Instructions for the task — The entries are to be written out word for word, with their images left out.
[[ Task material open ]]
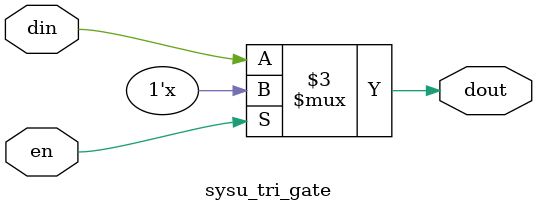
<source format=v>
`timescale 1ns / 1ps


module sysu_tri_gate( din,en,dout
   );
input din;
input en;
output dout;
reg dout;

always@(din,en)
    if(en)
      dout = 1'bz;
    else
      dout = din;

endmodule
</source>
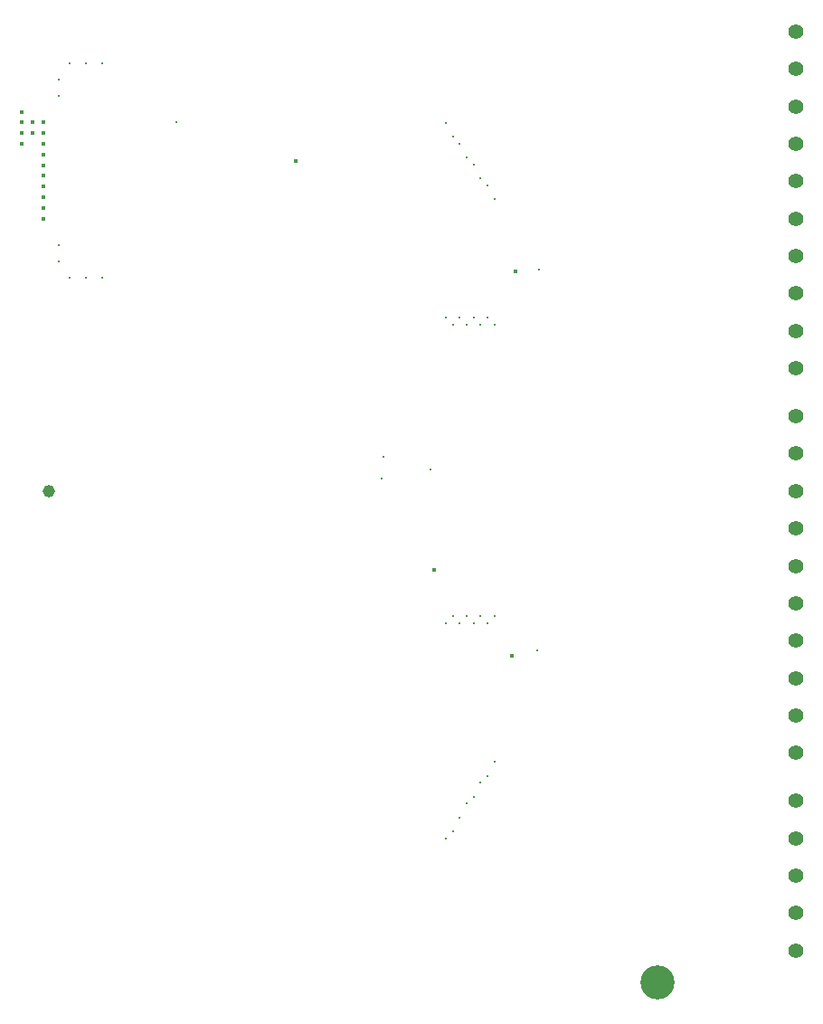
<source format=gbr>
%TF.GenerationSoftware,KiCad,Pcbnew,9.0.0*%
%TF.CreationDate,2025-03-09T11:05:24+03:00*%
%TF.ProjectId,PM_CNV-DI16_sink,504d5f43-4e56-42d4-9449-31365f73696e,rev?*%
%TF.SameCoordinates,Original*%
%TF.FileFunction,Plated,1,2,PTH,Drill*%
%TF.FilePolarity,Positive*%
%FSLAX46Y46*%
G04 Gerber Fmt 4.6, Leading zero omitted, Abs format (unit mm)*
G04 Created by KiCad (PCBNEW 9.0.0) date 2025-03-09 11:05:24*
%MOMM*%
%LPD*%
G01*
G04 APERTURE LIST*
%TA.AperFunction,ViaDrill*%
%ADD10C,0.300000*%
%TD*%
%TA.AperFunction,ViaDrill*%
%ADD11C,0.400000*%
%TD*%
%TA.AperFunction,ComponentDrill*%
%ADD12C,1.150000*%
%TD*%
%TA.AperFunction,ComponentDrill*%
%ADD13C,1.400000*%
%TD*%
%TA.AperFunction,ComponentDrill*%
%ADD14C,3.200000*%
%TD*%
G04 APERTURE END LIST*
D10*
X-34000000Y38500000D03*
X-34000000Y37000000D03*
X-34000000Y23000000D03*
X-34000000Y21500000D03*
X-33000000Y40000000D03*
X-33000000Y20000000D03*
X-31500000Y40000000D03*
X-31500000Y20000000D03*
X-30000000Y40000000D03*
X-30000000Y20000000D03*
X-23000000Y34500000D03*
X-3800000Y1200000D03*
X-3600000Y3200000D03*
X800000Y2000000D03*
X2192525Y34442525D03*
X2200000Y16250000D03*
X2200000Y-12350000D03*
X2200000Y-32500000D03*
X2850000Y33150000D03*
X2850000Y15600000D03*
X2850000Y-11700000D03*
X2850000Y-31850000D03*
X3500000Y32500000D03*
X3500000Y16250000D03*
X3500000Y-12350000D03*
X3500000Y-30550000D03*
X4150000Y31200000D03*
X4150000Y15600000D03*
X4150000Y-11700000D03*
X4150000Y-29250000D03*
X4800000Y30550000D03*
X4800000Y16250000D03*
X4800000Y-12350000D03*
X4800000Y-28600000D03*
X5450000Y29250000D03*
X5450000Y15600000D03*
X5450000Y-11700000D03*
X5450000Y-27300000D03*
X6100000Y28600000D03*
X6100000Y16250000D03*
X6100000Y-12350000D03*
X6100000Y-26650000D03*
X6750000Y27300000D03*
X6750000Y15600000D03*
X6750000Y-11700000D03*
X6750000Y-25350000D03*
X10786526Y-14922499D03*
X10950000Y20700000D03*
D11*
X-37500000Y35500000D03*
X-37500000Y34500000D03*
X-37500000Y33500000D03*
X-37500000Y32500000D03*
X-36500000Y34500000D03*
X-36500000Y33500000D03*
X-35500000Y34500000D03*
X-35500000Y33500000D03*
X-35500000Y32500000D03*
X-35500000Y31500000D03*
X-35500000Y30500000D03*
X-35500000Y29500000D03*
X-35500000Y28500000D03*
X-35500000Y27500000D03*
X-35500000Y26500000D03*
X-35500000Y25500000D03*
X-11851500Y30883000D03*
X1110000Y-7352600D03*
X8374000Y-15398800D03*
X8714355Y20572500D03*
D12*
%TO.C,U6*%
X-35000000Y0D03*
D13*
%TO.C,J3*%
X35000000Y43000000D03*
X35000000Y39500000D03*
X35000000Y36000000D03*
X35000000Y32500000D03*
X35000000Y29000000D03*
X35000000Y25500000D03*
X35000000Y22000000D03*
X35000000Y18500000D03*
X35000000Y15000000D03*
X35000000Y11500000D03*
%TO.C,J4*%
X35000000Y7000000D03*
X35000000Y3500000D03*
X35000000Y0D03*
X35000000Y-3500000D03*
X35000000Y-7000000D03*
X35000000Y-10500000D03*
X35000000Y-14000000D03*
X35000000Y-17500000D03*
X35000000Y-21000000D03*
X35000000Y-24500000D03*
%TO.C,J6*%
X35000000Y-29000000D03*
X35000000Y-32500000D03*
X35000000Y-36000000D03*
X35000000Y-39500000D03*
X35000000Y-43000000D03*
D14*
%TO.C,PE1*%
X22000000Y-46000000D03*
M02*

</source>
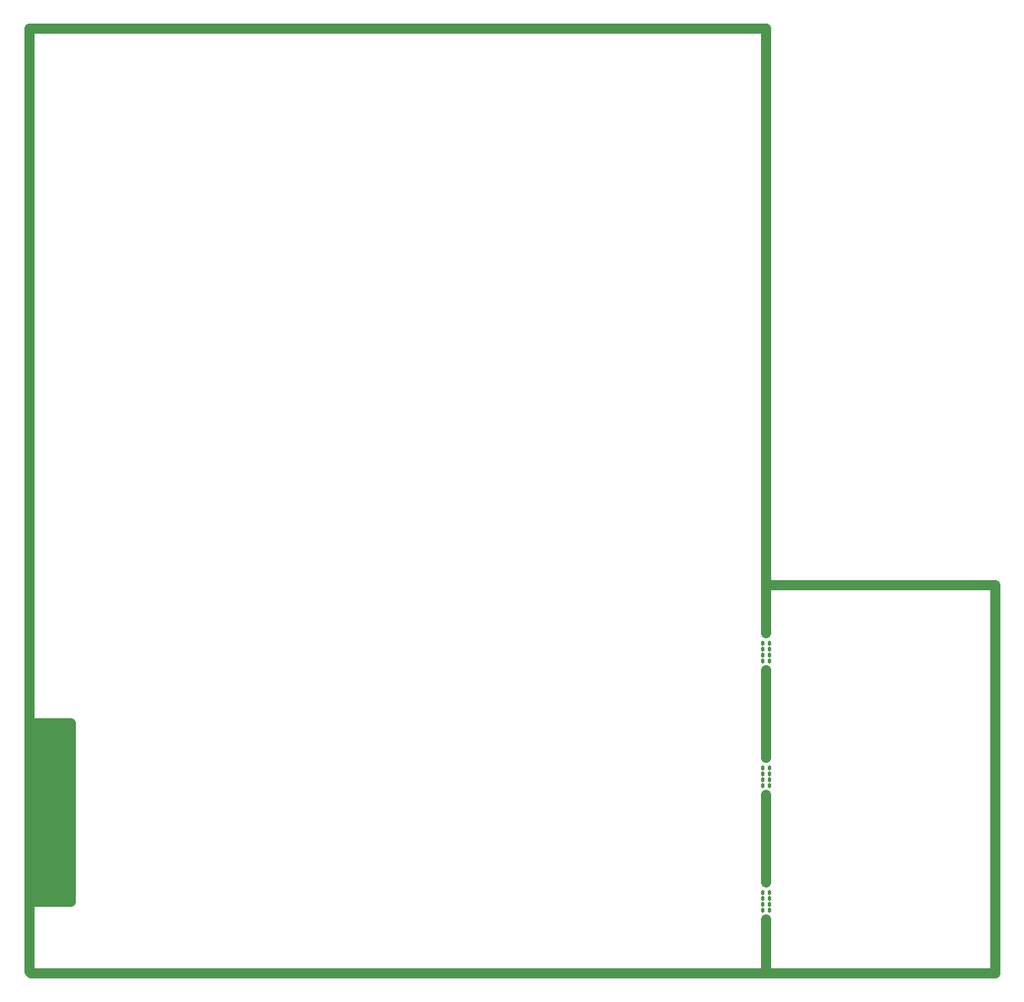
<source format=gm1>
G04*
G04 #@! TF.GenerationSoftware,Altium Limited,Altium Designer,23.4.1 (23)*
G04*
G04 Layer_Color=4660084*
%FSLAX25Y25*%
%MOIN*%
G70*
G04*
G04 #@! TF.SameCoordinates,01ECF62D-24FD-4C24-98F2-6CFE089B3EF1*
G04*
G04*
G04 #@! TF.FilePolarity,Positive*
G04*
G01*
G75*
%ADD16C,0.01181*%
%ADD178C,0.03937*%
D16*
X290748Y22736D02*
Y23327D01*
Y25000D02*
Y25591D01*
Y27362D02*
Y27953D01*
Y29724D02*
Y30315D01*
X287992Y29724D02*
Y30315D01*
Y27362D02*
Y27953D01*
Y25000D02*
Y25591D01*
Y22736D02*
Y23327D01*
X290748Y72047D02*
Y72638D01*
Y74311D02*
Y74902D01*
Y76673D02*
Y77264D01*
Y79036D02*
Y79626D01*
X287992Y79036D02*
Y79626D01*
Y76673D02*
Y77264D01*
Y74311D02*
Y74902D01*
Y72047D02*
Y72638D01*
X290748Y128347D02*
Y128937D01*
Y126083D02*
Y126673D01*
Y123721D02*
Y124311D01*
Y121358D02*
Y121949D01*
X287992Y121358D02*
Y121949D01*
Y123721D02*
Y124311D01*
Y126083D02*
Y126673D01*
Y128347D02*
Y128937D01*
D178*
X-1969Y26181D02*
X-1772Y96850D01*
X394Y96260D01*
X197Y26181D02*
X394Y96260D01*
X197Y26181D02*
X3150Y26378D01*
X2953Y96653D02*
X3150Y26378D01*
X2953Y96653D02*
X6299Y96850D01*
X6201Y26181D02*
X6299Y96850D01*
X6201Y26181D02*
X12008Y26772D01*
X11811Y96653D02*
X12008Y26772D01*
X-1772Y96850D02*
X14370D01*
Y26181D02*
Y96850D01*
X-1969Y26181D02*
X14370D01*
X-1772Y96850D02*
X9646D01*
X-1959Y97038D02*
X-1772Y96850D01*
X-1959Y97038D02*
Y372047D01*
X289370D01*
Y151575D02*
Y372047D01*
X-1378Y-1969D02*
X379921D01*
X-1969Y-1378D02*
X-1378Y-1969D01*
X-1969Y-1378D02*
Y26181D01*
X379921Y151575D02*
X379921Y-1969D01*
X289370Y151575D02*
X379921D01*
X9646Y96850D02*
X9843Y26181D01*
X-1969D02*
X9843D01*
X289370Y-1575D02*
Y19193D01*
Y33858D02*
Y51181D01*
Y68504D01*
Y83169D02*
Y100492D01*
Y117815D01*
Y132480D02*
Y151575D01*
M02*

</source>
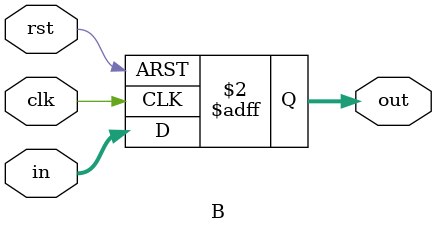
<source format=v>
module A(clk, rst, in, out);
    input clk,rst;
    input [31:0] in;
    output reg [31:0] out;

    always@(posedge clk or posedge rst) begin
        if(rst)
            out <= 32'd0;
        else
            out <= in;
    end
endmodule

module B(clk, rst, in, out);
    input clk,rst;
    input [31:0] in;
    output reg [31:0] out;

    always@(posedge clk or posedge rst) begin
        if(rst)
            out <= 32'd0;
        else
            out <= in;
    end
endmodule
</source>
[[ Task material closed ]]
Expected answer —
<source format=v>
`timescale 1ns / 1ps


module sysu_tri_gate( din,en,dout
   );
input din;
input en;
output dout;
reg dout;

always@(din,en)
    if(en)
      dout = 1'bz;
    else
      dout = din;

endmodule
</source>
<source format=gbr>
%TF.GenerationSoftware,KiCad,Pcbnew,9.0.0*%
%TF.CreationDate,2025-03-09T11:05:24+03:00*%
%TF.ProjectId,PM_CNV-DI16_sink,504d5f43-4e56-42d4-9449-31365f73696e,rev?*%
%TF.SameCoordinates,Original*%
%TF.FileFunction,Plated,1,2,PTH,Drill*%
%TF.FilePolarity,Positive*%
%FSLAX46Y46*%
G04 Gerber Fmt 4.6, Leading zero omitted, Abs format (unit mm)*
G04 Created by KiCad (PCBNEW 9.0.0) date 2025-03-09 11:05:24*
%MOMM*%
%LPD*%
G01*
G04 APERTURE LIST*
%TA.AperFunction,ViaDrill*%
%ADD10C,0.300000*%
%TD*%
%TA.AperFunction,ViaDrill*%
%ADD11C,0.400000*%
%TD*%
%TA.AperFunction,ComponentDrill*%
%ADD12C,1.150000*%
%TD*%
%TA.AperFunction,ComponentDrill*%
%ADD13C,1.400000*%
%TD*%
%TA.AperFunction,ComponentDrill*%
%ADD14C,3.200000*%
%TD*%
G04 APERTURE END LIST*
D10*
X-34000000Y38500000D03*
X-34000000Y37000000D03*
X-34000000Y23000000D03*
X-34000000Y21500000D03*
X-33000000Y40000000D03*
X-33000000Y20000000D03*
X-31500000Y40000000D03*
X-31500000Y20000000D03*
X-30000000Y40000000D03*
X-30000000Y20000000D03*
X-23000000Y34500000D03*
X-3800000Y1200000D03*
X-3600000Y3200000D03*
X800000Y2000000D03*
X2192525Y34442525D03*
X2200000Y16250000D03*
X2200000Y-12350000D03*
X2200000Y-32500000D03*
X2850000Y33150000D03*
X2850000Y15600000D03*
X2850000Y-11700000D03*
X2850000Y-31850000D03*
X3500000Y32500000D03*
X3500000Y16250000D03*
X3500000Y-12350000D03*
X3500000Y-30550000D03*
X4150000Y31200000D03*
X4150000Y15600000D03*
X4150000Y-11700000D03*
X4150000Y-29250000D03*
X4800000Y30550000D03*
X4800000Y16250000D03*
X4800000Y-12350000D03*
X4800000Y-28600000D03*
X5450000Y29250000D03*
X5450000Y15600000D03*
X5450000Y-11700000D03*
X5450000Y-27300000D03*
X6100000Y28600000D03*
X6100000Y16250000D03*
X6100000Y-12350000D03*
X6100000Y-26650000D03*
X6750000Y27300000D03*
X6750000Y15600000D03*
X6750000Y-11700000D03*
X6750000Y-25350000D03*
X10786526Y-14922499D03*
X10950000Y20700000D03*
D11*
X-37500000Y35500000D03*
X-37500000Y34500000D03*
X-37500000Y33500000D03*
X-37500000Y32500000D03*
X-36500000Y34500000D03*
X-36500000Y33500000D03*
X-35500000Y34500000D03*
X-35500000Y33500000D03*
X-35500000Y32500000D03*
X-35500000Y31500000D03*
X-35500000Y30500000D03*
X-35500000Y29500000D03*
X-35500000Y28500000D03*
X-35500000Y27500000D03*
X-35500000Y26500000D03*
X-35500000Y25500000D03*
X-11851500Y30883000D03*
X1110000Y-7352600D03*
X8374000Y-15398800D03*
X8714355Y20572500D03*
D12*
%TO.C,U6*%
X-35000000Y0D03*
D13*
%TO.C,J3*%
X35000000Y43000000D03*
X35000000Y39500000D03*
X35000000Y36000000D03*
X35000000Y32500000D03*
X35000000Y29000000D03*
X35000000Y25500000D03*
X35000000Y22000000D03*
X35000000Y18500000D03*
X35000000Y15000000D03*
X35000000Y11500000D03*
%TO.C,J4*%
X35000000Y7000000D03*
X35000000Y3500000D03*
X35000000Y0D03*
X35000000Y-3500000D03*
X35000000Y-7000000D03*
X35000000Y-10500000D03*
X35000000Y-14000000D03*
X35000000Y-17500000D03*
X35000000Y-21000000D03*
X35000000Y-24500000D03*
%TO.C,J6*%
X35000000Y-29000000D03*
X35000000Y-32500000D03*
X35000000Y-36000000D03*
X35000000Y-39500000D03*
X35000000Y-43000000D03*
D14*
%TO.C,PE1*%
X22000000Y-46000000D03*
M02*

</source>
<source format=gm1>
G04*
G04 #@! TF.GenerationSoftware,Altium Limited,Altium Designer,23.4.1 (23)*
G04*
G04 Layer_Color=4660084*
%FSLAX25Y25*%
%MOIN*%
G70*
G04*
G04 #@! TF.SameCoordinates,01ECF62D-24FD-4C24-98F2-6CFE089B3EF1*
G04*
G04*
G04 #@! TF.FilePolarity,Positive*
G04*
G01*
G75*
%ADD16C,0.01181*%
%ADD178C,0.03937*%
D16*
X290748Y22736D02*
Y23327D01*
Y25000D02*
Y25591D01*
Y27362D02*
Y27953D01*
Y29724D02*
Y30315D01*
X287992Y29724D02*
Y30315D01*
Y27362D02*
Y27953D01*
Y25000D02*
Y25591D01*
Y22736D02*
Y23327D01*
X290748Y72047D02*
Y72638D01*
Y74311D02*
Y74902D01*
Y76673D02*
Y77264D01*
Y79036D02*
Y79626D01*
X287992Y79036D02*
Y79626D01*
Y76673D02*
Y77264D01*
Y74311D02*
Y74902D01*
Y72047D02*
Y72638D01*
X290748Y128347D02*
Y128937D01*
Y126083D02*
Y126673D01*
Y123721D02*
Y124311D01*
Y121358D02*
Y121949D01*
X287992Y121358D02*
Y121949D01*
Y123721D02*
Y124311D01*
Y126083D02*
Y126673D01*
Y128347D02*
Y128937D01*
D178*
X-1969Y26181D02*
X-1772Y96850D01*
X394Y96260D01*
X197Y26181D02*
X394Y96260D01*
X197Y26181D02*
X3150Y26378D01*
X2953Y96653D02*
X3150Y26378D01*
X2953Y96653D02*
X6299Y96850D01*
X6201Y26181D02*
X6299Y96850D01*
X6201Y26181D02*
X12008Y26772D01*
X11811Y96653D02*
X12008Y26772D01*
X-1772Y96850D02*
X14370D01*
Y26181D02*
Y96850D01*
X-1969Y26181D02*
X14370D01*
X-1772Y96850D02*
X9646D01*
X-1959Y97038D02*
X-1772Y96850D01*
X-1959Y97038D02*
Y372047D01*
X289370D01*
Y151575D02*
Y372047D01*
X-1378Y-1969D02*
X379921D01*
X-1969Y-1378D02*
X-1378Y-1969D01*
X-1969Y-1378D02*
Y26181D01*
X379921Y151575D02*
X379921Y-1969D01*
X289370Y151575D02*
X379921D01*
X9646Y96850D02*
X9843Y26181D01*
X-1969D02*
X9843D01*
X289370Y-1575D02*
Y19193D01*
Y33858D02*
Y51181D01*
Y68504D01*
Y83169D02*
Y100492D01*
Y117815D01*
Y132480D02*
Y151575D01*
M02*

</source>
<source format=v>
module A(clk, rst, in, out);
    input clk,rst;
    input [31:0] in;
    output reg [31:0] out;

    always@(posedge clk or posedge rst) begin
        if(rst)
            out <= 32'd0;
        else
            out <= in;
    end
endmodule

module B(clk, rst, in, out);
    input clk,rst;
    input [31:0] in;
    output reg [31:0] out;

    always@(posedge clk or posedge rst) begin
        if(rst)
            out <= 32'd0;
        else
            out <= in;
    end
endmodule
</source>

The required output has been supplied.